From the first line of the data below, copy each line up to the one containing "text_box [994, 221, 1871, 612]", and include that line too.

SOURCE RECORDS START

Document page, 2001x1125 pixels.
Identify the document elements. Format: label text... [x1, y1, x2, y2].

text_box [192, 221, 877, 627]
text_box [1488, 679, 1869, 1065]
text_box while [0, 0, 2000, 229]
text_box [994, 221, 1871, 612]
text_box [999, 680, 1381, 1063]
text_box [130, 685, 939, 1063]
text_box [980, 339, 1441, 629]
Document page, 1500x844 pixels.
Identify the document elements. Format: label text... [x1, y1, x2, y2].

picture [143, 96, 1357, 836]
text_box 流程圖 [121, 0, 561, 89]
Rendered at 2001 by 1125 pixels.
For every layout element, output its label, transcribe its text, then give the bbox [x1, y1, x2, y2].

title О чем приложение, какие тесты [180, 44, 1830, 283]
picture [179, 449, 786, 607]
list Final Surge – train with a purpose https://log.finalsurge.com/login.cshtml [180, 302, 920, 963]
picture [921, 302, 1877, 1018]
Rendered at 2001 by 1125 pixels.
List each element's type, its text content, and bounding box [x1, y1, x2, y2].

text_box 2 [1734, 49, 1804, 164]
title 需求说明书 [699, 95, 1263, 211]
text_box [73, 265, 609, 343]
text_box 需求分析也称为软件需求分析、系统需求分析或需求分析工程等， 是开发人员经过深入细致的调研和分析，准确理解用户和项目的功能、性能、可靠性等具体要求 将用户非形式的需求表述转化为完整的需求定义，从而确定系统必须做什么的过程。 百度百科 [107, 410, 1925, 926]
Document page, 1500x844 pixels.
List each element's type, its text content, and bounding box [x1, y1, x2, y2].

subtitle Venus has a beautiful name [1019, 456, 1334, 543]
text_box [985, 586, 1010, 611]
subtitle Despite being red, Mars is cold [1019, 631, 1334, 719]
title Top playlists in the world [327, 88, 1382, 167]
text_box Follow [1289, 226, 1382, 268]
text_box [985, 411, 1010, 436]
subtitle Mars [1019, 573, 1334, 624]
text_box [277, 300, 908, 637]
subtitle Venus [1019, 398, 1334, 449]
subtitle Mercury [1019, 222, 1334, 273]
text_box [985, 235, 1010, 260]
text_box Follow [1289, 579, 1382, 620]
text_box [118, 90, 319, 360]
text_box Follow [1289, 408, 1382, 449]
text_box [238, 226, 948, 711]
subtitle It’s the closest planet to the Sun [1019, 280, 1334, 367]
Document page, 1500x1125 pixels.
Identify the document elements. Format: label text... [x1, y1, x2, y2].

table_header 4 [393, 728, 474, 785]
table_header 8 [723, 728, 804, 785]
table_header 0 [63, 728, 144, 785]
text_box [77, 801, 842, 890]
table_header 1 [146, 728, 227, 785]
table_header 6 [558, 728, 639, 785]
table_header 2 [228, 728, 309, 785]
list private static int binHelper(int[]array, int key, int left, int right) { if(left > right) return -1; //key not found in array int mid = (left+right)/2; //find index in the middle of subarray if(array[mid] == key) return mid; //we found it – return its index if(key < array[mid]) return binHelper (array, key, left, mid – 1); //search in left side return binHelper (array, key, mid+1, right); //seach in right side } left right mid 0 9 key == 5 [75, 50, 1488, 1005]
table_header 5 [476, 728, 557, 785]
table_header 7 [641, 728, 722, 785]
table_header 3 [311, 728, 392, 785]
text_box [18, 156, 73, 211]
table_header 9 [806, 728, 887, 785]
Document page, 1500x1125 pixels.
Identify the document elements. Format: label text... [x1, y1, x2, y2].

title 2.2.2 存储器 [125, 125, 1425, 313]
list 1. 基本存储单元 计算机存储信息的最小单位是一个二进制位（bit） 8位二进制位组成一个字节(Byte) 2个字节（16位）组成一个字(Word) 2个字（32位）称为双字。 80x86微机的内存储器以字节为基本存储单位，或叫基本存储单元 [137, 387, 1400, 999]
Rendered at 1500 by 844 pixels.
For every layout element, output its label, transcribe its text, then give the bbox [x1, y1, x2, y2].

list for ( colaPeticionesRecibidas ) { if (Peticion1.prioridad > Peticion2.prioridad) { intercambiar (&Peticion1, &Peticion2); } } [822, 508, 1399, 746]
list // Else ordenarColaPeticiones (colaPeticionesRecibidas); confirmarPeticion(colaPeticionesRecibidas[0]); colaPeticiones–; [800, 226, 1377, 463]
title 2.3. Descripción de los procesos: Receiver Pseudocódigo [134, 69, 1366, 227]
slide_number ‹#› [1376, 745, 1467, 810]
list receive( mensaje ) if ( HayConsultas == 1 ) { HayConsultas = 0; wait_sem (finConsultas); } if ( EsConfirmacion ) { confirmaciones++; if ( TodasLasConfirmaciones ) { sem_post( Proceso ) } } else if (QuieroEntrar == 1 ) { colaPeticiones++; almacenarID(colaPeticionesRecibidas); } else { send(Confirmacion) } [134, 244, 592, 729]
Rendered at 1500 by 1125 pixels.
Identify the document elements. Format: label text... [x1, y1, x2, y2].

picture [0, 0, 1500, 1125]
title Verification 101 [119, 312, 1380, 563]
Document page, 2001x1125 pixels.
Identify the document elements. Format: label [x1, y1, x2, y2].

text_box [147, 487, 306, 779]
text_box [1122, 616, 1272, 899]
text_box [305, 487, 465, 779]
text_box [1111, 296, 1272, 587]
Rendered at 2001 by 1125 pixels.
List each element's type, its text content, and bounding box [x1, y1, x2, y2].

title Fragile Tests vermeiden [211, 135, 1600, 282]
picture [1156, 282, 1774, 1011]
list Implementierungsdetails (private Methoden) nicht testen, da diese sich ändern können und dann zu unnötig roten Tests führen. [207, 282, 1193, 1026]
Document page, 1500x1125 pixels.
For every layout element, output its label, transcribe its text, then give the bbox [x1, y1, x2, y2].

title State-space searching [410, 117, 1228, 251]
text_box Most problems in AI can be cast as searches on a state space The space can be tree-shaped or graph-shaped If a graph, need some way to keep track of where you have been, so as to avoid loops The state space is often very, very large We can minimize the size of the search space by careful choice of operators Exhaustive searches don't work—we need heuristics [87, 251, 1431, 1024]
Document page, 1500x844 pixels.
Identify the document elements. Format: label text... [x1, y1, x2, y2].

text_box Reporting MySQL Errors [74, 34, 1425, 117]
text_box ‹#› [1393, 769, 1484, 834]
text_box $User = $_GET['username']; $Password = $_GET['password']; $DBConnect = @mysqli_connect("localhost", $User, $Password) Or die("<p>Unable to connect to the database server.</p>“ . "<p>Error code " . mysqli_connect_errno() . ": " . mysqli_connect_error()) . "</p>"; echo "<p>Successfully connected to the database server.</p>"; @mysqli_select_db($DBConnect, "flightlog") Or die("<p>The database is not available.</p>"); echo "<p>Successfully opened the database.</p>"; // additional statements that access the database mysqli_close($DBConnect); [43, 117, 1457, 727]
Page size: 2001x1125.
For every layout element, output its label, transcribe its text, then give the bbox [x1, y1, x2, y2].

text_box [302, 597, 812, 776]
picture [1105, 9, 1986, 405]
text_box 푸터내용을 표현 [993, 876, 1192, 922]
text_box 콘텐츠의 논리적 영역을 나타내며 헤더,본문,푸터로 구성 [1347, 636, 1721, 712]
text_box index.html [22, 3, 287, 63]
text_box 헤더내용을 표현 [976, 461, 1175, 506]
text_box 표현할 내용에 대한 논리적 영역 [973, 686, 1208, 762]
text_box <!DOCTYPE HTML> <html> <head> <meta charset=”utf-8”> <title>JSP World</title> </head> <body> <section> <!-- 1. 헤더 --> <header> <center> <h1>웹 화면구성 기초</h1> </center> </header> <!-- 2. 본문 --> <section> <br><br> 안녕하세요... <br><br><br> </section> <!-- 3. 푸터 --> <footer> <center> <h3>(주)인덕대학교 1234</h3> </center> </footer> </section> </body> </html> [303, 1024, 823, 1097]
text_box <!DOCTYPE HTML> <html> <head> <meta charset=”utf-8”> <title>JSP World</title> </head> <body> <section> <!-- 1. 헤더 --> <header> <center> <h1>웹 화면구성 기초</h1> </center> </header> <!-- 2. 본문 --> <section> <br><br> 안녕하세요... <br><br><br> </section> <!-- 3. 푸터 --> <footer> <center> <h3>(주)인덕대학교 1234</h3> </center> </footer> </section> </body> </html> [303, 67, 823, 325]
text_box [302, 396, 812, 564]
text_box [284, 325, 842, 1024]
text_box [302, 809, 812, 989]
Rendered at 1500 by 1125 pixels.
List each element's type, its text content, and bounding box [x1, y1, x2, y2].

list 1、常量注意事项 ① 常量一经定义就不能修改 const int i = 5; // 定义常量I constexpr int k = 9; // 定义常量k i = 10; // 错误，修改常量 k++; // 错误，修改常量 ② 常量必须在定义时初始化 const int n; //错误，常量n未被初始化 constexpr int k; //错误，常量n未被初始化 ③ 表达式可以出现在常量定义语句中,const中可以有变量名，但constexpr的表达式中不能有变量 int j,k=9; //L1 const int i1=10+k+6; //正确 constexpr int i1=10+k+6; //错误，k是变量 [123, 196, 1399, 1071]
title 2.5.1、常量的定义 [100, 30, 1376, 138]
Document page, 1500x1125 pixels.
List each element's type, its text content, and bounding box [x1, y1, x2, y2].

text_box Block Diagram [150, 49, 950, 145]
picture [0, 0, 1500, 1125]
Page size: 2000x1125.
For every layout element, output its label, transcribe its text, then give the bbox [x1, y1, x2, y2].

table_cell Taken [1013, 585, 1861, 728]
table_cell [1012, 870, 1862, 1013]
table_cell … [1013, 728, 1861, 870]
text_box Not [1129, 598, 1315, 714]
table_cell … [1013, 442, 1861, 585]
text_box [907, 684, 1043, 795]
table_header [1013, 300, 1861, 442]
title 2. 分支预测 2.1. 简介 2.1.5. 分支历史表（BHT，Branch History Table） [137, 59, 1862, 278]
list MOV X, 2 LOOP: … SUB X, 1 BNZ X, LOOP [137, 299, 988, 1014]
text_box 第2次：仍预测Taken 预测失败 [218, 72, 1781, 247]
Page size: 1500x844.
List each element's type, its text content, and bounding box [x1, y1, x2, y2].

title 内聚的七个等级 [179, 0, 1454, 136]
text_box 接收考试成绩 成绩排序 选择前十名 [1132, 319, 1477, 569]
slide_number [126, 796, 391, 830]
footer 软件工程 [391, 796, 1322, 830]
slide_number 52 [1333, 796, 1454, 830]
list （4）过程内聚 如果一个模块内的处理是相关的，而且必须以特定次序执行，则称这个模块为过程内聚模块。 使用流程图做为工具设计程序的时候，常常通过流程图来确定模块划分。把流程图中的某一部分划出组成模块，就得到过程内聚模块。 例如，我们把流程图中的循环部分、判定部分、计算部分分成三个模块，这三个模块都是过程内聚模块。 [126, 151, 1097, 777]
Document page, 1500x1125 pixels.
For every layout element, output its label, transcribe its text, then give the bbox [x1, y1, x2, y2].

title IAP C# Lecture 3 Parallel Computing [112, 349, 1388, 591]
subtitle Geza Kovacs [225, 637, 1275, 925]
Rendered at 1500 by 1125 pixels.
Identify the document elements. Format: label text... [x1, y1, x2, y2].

SOURCE RECORDS END

__ANSWER BOX__.
Document page, 2001x1125 pixels.
Identify the document elements. Format: label text... [x1, y1, x2, y2].

text_box [192, 221, 877, 627]
text_box [1488, 679, 1869, 1065]
text_box while [0, 0, 2000, 229]
text_box [994, 221, 1871, 612]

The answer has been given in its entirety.